Lorsqu'un pays est sous le joug du péché
originel, par définition sa dette extérieure sera principalement
libellée en monnaie étrangère. Si le pays accumule une
dette nette, on retrouvera alors une disparité globale de monnaies
dans ces comptes nationaux. Il est clair qu'un tel pays peut recourir à
diverses mesures pour éliminer cette disparité ou
carrément l'empêcher de se produire. Premièrement, il peut
s'abstenir d'emprunter à l'extérieure ; il devra alors
disposer de ressources financières internes suffisantes pour ses
propres besoins, et aucune disparité n'apparaîtra car il n'aura
alors aucune dette extérieure ; mais il souffre tout de même
du péché originel au sens où nous l'appréhendons.
Or une telle abstention est coûteuse car le pays en question renoncera
aux avantages de l'emprunt à l'étranger. Deuxièmement, le
gouvernement, peut accumuler des devises à hauteur de ses engagements
étrangers. Il aurait ainsi éviter la disparité des
monnaies en éliminant sa dette nette (les devises qu'il détient
sont égales à ses emprunts en monnaies
étrangères). Mais cette option reste coûteuse elle
aussi : le rendement obtenu sur les réserves accumulés est
généralement nettement inférieur au coût
d'opportunité des fonds.
La réaction spontanée d'un économiste est
d'attribuer l'incapacité d'emprunter à l'étranger dans sa
propre monnaie aux lacunes des politiques et institutions nationales ou
régionales. Aussi, la majeure partie de la littérature,
s'est-elle préoccupée des déficiences des pays
emprunteurs, en particulier le sous- développement de leurs institutions
vouées à l'élaboration des politiques au soutien des
marchés.
Il est à présent soutenable que, la
première hypothèse qui vient à l'esprit pour l'explication
du phénomène est la crédibilité monétaire.

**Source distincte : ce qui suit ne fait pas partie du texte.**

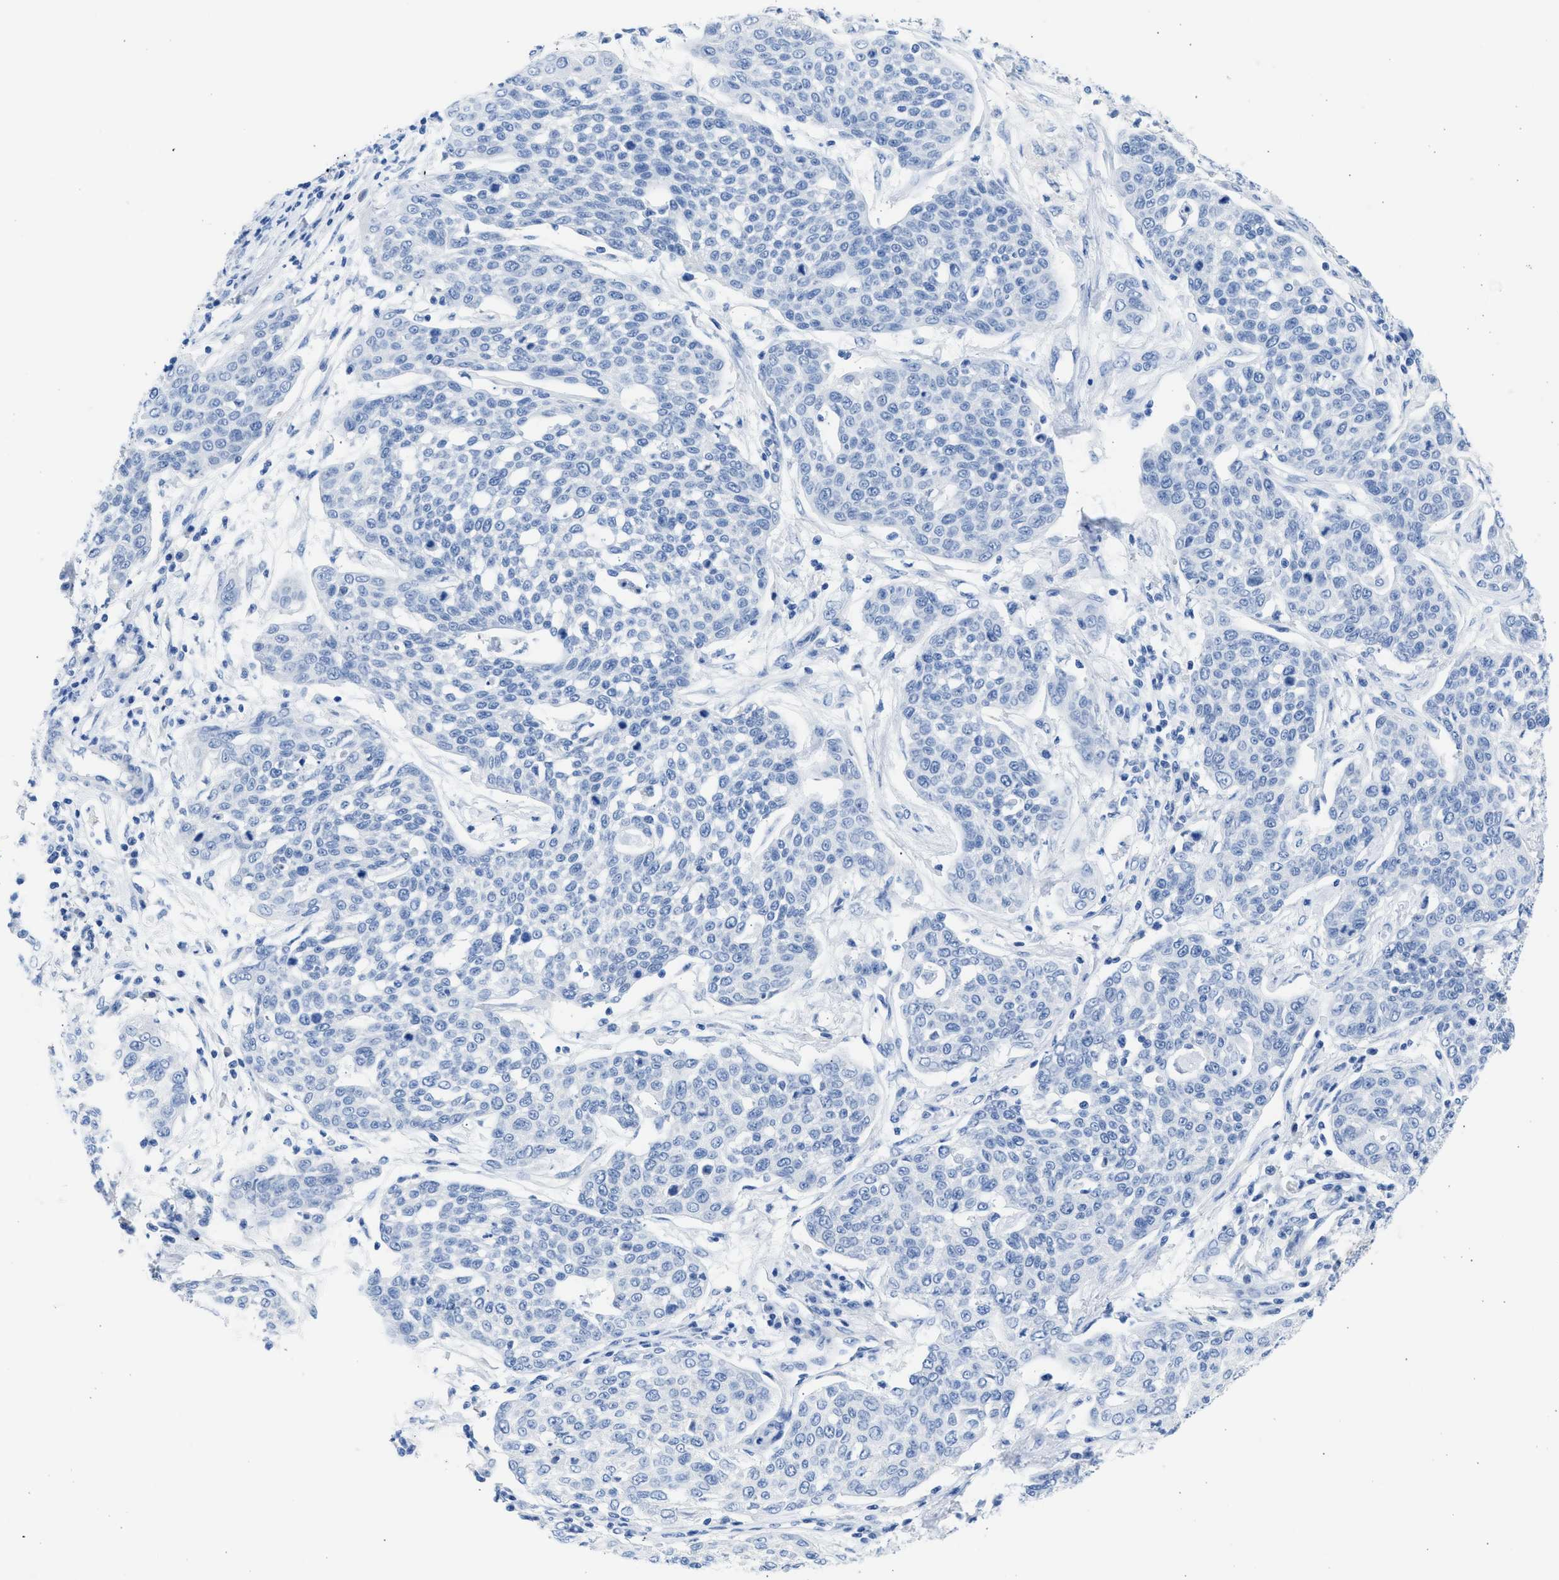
{"staining": {"intensity": "negative", "quantity": "none", "location": "none"}, "tissue": "cervical cancer", "cell_type": "Tumor cells", "image_type": "cancer", "snomed": [{"axis": "morphology", "description": "Squamous cell carcinoma, NOS"}, {"axis": "topography", "description": "Cervix"}], "caption": "Tumor cells are negative for brown protein staining in squamous cell carcinoma (cervical).", "gene": "SPATA3", "patient": {"sex": "female", "age": 34}}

Dans cette optique, le péché originel n'est pas un
problème en soi, mais un symptôme. On pourrait alors le vaincre
en effectuant des reformes institutionnelles qui permettraient d'augmenter la
crédibilité des autorités par des mesures
anti-inflationnistes. Toujours dans cette approche, les directives habituelles
données par le FMI et la BM concernant les politiques macro-
économiques et les réformes institutionnelles seraient à
la fois nécessaires et suffisantes. Ce remède facile rencontre
malheureusement des problèmes sous - jacents que nous ne pourrions pas
développer ici avec toute la justesse nécessaire.
On peut affirmer que la solution au péché
originel ne peut être l'oeuvre d'un seul pays, encore moins d'une
institution nationale. Elle serait plutôt l'oeuvre de tout le monde
entier. Pour se faire, il faut :
· Que la Banque mondiale (BM) et les autres Institutions
Financières Internationales (IFI), émettent les titres de
créances dans les unités de compte composées de devises de
pays émergents, car généralement, la dette
multilatérale l'emporte de très loin sur celle bilatérale.
Les pays qui ont échappé au péché originel,
(l'Uruguay en 2003, Colombie en 2004, et le Brésil en 2005), le doivent
principalement non pas à leurs propres résidents, mais à
des étrangers et surtout à des institutions financières
internationales.
· Que les pays Africains, par exemple, se dotent d'une
monnaie unique qui aurait le mérite de convaincre les bailleurs
étrangers de sa stabilité financière et les obligerait
à accepter les accords de prêts dans cette monnaie africaine.
Ainsi on assisterait à une rédemption du péché
originel africain, et donc à une annulation du risque de change.